Supervised vs. Unsupervised Learning
===============================
- Supervised Learning: training data includes the correct answer
    - Classification: identify which category an object belongs to
    - Regression: predict a continuous value
        - Linear Regression
        - Logistic Regression
        
- Unsupervised Learning: training data is not labeled
    - Clustering: group similar objects

Linear Regression with One Variable
===============================
f(x) = wx + b

In [None]:
import numpy as np
import matplotlib.pyplot as plt

# Generate random data
np.random.seed(0)
X = 2 * np.random.rand(100, 1)
y = 4 + 3 * X + np.random.randn(100, 1)

w = 4
b = 3

# Plot f(x) along the data
plt.scatter(X, y)
plt.plot(X, w*X + b, color='red')
plt.xlabel('X')
plt.ylabel('y')
plt.show()

Cost Function
===============================
m = number of training examples
J(w, b) = 1/2m * sum(y^ — y)^2
J(w, b) = 1/2m * sum((wx + b - y)^2)

Goal: minimize J(w, b)
in the case of linear regression, we can use the Mean Squared Error (MSE) as the cost function

in the following example, we can see that at w=4 and b=3, the cost function is at its minimum
that is, the red cross is at the lowest point of the cost function

In [None]:
def compute_cost(X, y, w, b):
    """
    J(w, b) = 1/2m * sum((wx + b - y)^2)
    """
    m = len(y)
    J = 1/(2*m) * np.sum((w*X + b - y)**2)
    return J

# iterate over w and b to plot the cost function
w_vals = np.linspace(0, 8, 100)
b_vals = np.linspace(0, 8, 100)
J_vals = np.zeros((len(w_vals), len(b_vals)))

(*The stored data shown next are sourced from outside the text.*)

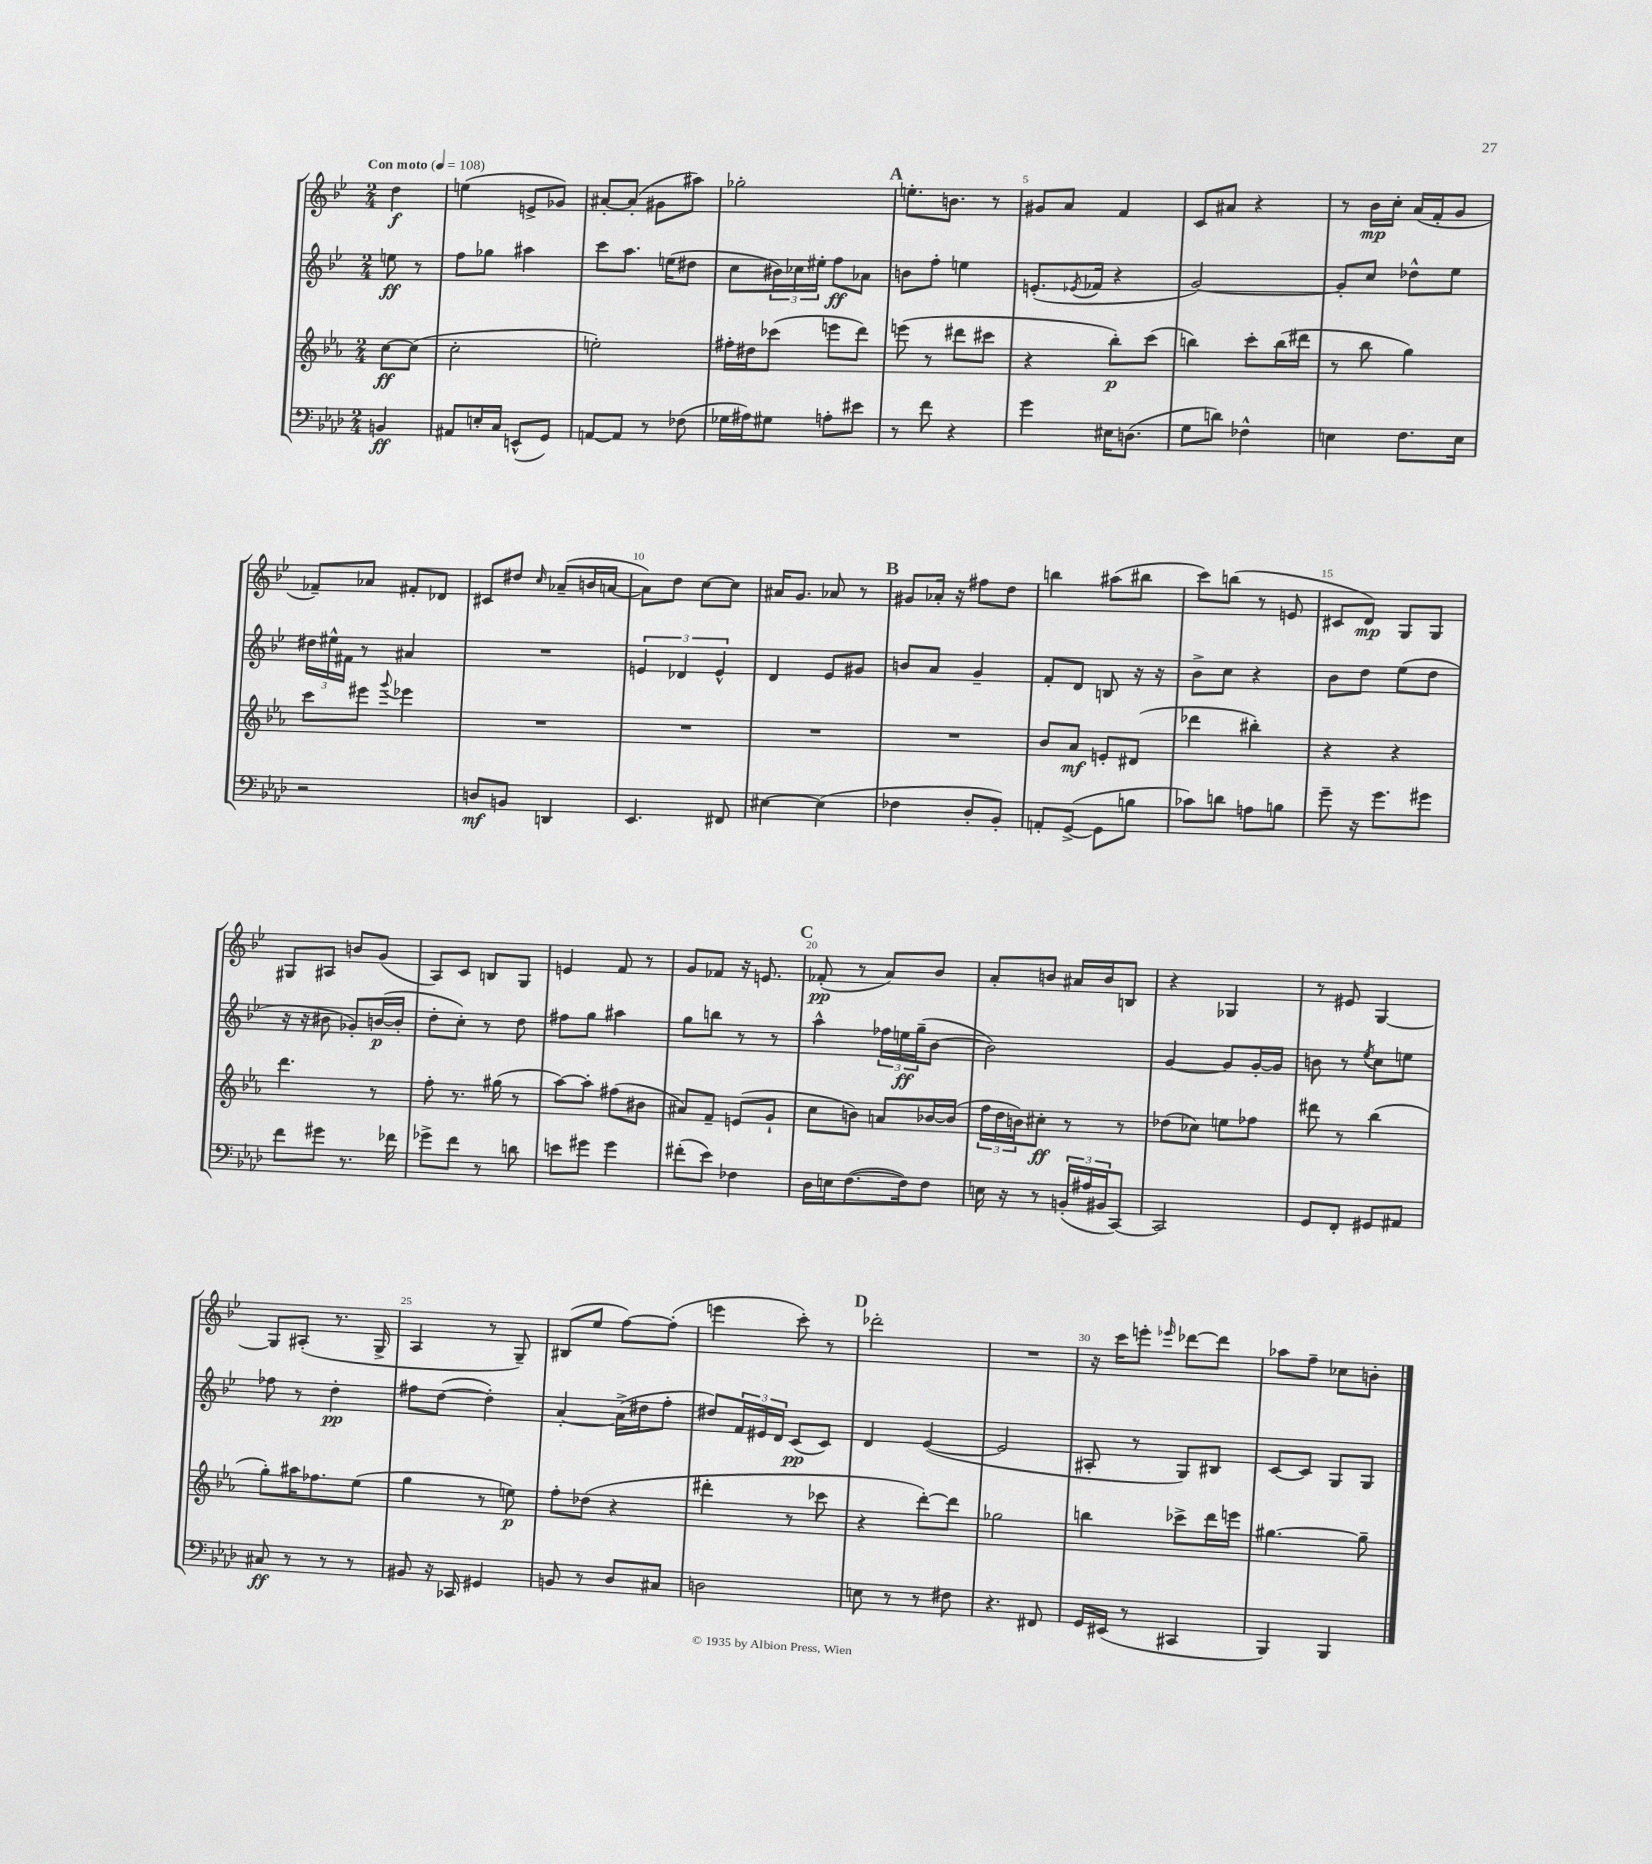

**kern	**kern	**kern	**kern
*staff4	*staff3	*staff2	*staff1
*clefF4	*clefG2	*clefG2	*clefG2
*k[b-e-a-d-]	*k[b-e-a-]	*k[b-e-]	*k[b-e-]
*M2/4	*M2/4	*M2/4	*M2/4
*MM108	*MM108	*MM108	*MM108
4BB	[8cc	8ee	4dd
.	(8cc]	8r	.
=	=	=	=
8AA#	2cc'	8ff	(4ee
16E'	.	8gg-	.
16C	.	.	.
(8EE^^	.	4aa#	8e^
8GG)	.	.	8g-)
=	=	=	=
[8AA	2ee')	8ccc	[8a#'
8AA]	.	8.aa	(8a#']
8r	.	.	8g#
.	.	(16ee	.
(8F-	.	8dd#	8aa#)
=	=	=	=
16G-	16ff#'	8cc	2gg-'
16A#)	16dd#	.	.
8G#	(8ccc-	24b#)	.
.	.	24cc-	.
.	.	24ee#'	.
8A'	8eee	8ff	.
8e#	8ddd)	8a-	.
=	=	=	=
8r	(8eee	8b	8.ee'
8f	8r	8ff'	.
.	.	.	8.b
4r	8ddd#	4ee	.
.	8ccc#	.	8r
=	=	=	=
4g	4r	(8.e'	8g#
.	.	.	8a
.	.	8qe-	.
.	.	16f-	.
16E#	8bb-')	4r	4f
(8.D	.	.	.
.	(8ccc	.	.
=	=	=	=
8G	4bb)	[2g)	8c
8d)	.	.	8a#
4F-^^	8ccc'	.	4r
.	(16bb	.	.
.	16ddd#	.	.
=	=	=	=
4E	8r	8g']	8r
.	8bb-	8cc	16b-
.	.	.	16cc'
8.F	4gg)	8dd-^^	(16a
.	.	.	16f'
.	.	8ee-	8g
16E	.	.	.
=	=	=	=
2r	8ccc	24dd#	8f-~)
.	.	24ee#^^	.
.	.	24f#	.
.	8eee#	8r	8a-
.	8qqggg	.	.
.	4eee-	4a#	8f#'
.	.	.	8d-
=	=	=	=
8D	2r	2r	8c#
8BB	.	.	8dd#
.	.	.	16qqcc
4DD	.	.	(8a-~
.	.	.	16b
.	.	.	[16a
=	=	=	=
4.EE-	2r	6e	8a])
.	.	.	8dd
.	.	6d-	.
.	.	.	[8cc
.	.	6e^^	.
8FF#	.	.	8cc]
=	=	=	=
[4E#	2r	4d	16a#
.	.	.	8.g
(4E#]	.	8e-	8a-
.	.	8g#	8r
=	=	=	=
4F-	2r	8b	8g#
.	.	8a	16a-'
.	.	.	16r
8D-'	.	4g~	8ff#
8BB-')	.	.	8dd
=	=	=	=
8AA'	8b-	8f'	4bb
([8GG^	8a-	8d	.
8GG]	8e'	8B	(8aa#
8B	(8d#	16r	8bb#
.	.	16r	.
=	=	=	=
8c-)	4ddd-	8b-^	8ccc)
8d	.	8cc	(8bb
8A	4bb#')	4r	8r
8B	.	.	8e
=	=	=	=
8g~	4r	8b-	8c#
16r	.	8dd	8d)
8.g	.	.	.
.	4r	(8ee-	8G
8g#	.	8dd	8G
=	=	=	=
8f	4.ddd	16r	8G#
.	.	16r	.
8g#	.	8b#	8A#
8.r	.	8g-')	8b
.	8r	([16b	(8g
16f-	.	16b']	.
=	=	=	=
8g-^	8ff'	8dd'	8A)
8f	8.r	8cc')	8c
8r	.	8r	8B
.	(16gg#	.	.
8d	8r	8dd	8G
=	=	=	=
8e	[8aa-)	8ff#	4e
8g#	8aa-']	8gg	.
4g#	(8ff#	4aa#	8f
.	8b#	.	8r
=	=	=	=
(8f#'	8a#)	8gg	8g
8e-)	8f~	8bb	8f-
4F-	(8e	8r	16r
.	.	.	8.e
.	8g`	8r	.
=	=	=	=
16D-	8cc	4aa^^	(8f-'
16E	.	.	.
([8.F	8b)	.	8r
.	8a	24ff-	8a)
.	.	24ee	.
16F])	.	.	.
.	.	(24gg~	.
8F	[16b-	[8b-	8b-
.	(16b-]	.	.
=	=	=	=
16E	24ff	2b-])	8a'
.	24dd	.	.
16r	.	.	.
.	24b)	.	.
8r	8cc#'	.	8b
(24BB'	8r	.	16a#
24A#	.	.	.
.	.	.	16b
24BB#	.	.	.
[8CC)	8r	.	8B
=	=	=	=
2CC]	(8dd-	[4g	4r
.	8cc-)	.	.
.	8ee	8g]	4G-
.	8ff-	[16g'	.
.	.	16g]	.
=	=	=	=
8GG	8ddd#	8b	8r
8FF'	8r	8r	8e#
.	.	8qee-	.
8GG#	(4bb-	8cc	[4G
8AA#	.	8ee	.
=	=	=	=
8C#	8gg')	8ff-	8G]
8r	16aa#	8r	(8A#'
.	8.ff-	.	.
8r	.	4dd'	8.r
8r	(8ee-	.	.
.	.	.	16G^
=	=	=	=
8BB#	4gg	8ff#	4A
16r	.	([8dd	.
16CC-	.	.	.
4GG#	8r	4dd'])	8r
.	8ee)	.	8G~)
=	=	=	=
8BB	8ff'	[4a'	(8B#
8r	(8dd-	.	8ee-
8D-	4r	(16a^]	[8ff)
.	.	16dd#	.
8C#	.	8ff'	(8ff']
=	=	=	=
2D	4ddd#'	8dd#)	4eee
.	.	24f	.
.	.	24e#	.
.	.	24d	.
.	8r	(8c	8ccc')
.	8ccc-	8c)	8r
=	=	=	=
8E	4r	4d	2ddd-'
8r	.	.	.
8r	[8ddd')	([4e-	.
8F#	8ddd]	.	.
=	=	=	=
4.r	2gg-	2e-]	2r
8FF#	.	.	.
=	=	=	=
16GG	4bb	8A#'	16r
(16EE#	.	.	16ccc
8r	.	8r	8eee'
.	.	.	16qqeee-
4CC#	8ccc-^	8G)	[8ddd-
.	16ddd	8B#	8ddd-]
.	16eee	.	.
=	=	=	=
4BBB-)	[4.gg#	[8c	8aa-
.	.	8c]	8ff~
4BBB-	.	8G	8cc-
.	8gg#~]	8G	8b'
==	==	==	==
*-	*-	*-	*-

for i in range(len(w_vals)):
    for j in range(len(b_vals)):
        J_vals[i, j] = compute_cost(X, y, w_vals[i], b_vals[j])

plt.contourf(w_vals, b_vals, J_vals, levels=20, cmap='viridis')
plt.plot(4, 3, c='red', marker='x')
plt.colorbar()
plt.xlabel('w')
plt.ylabel('b')
plt.show()

Gradient Descent
===============================
- Start with some initial values for w and b
- Keep changing w and b to reduce J(w, b) until we hopefully end up at a minimum
- The direction to move w and b is given by the partial derivative of J(w, b) with respect to w and b
- The size of the step is determined by the learning rate
- The learning rate should be chosen carefully
- If the learning rate is too small, the algorithm will take a long time to converge
- If the learning rate is too large, the algorithm may overshoot the minimum

Batch Gradient Descent: compute the gradient of the cost function with respect to all training examples

algorithm:
- initialize w and b
- repeat until convergence:
    - w = w - alpha * dJ(w, b)/dw
    - b = b - alpha * dJ(w, b)/db

where alpha is the learning rate, and w and b are updated simultaneously

In [None]:
def compute_gradient(X, y, w, b):
    """
    dJ(w, b)/dw = 1/m * sum((wx + b - y) * x)
    """
    m = len(y)
    dw = 1/m * np.sum((w*X + b - y) * X)
    db = 1/m * np.sum(w*X + b - y)
    return dw, db

convergence_threshold = 0.00001

def gradient_descent(X, y, w, b, alpha):
    iter_counter = 0
    J = compute_cost(X, y, w, b)
    while True:
        iter_counter += 1
        dw, db = compute_gradient(X, y, w, b)
        w = w - alpha * dw
        b = b - alpha * db
        J_new = compute_cost(X, y, w, b)
        if abs(J - J_new) < convergence_threshold:
            print(f'Converged after {iter_counter} iterations')
            break
        J = J_new
    return w, b
    
alpha = 0.3
w, b = gradient_descent(X, y, 0, 0, alpha)
print(w, b)